START Data supplied

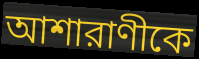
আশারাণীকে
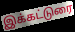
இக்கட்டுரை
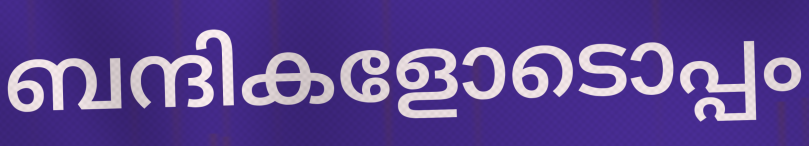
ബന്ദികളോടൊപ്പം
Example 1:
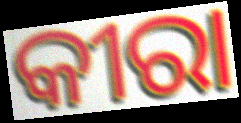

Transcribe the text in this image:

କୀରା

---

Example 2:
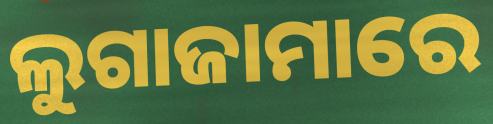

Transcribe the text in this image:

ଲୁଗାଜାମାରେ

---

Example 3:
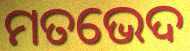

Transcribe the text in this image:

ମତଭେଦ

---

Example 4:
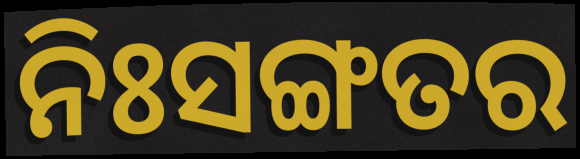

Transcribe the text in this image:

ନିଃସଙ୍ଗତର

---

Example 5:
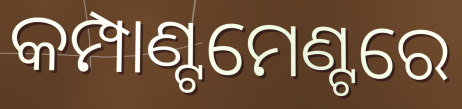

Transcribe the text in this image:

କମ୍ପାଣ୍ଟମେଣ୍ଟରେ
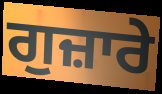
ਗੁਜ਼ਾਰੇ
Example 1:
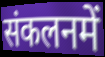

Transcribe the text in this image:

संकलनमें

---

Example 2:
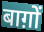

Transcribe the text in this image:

END Data supplied

## Your objective
Every line containing the string "Example" is required; copy each such line from the data.

## Solution for this problem
Example 1:
Example 2:
Example 3:
Example 4:
Example 5:
Example 1:
Example 2:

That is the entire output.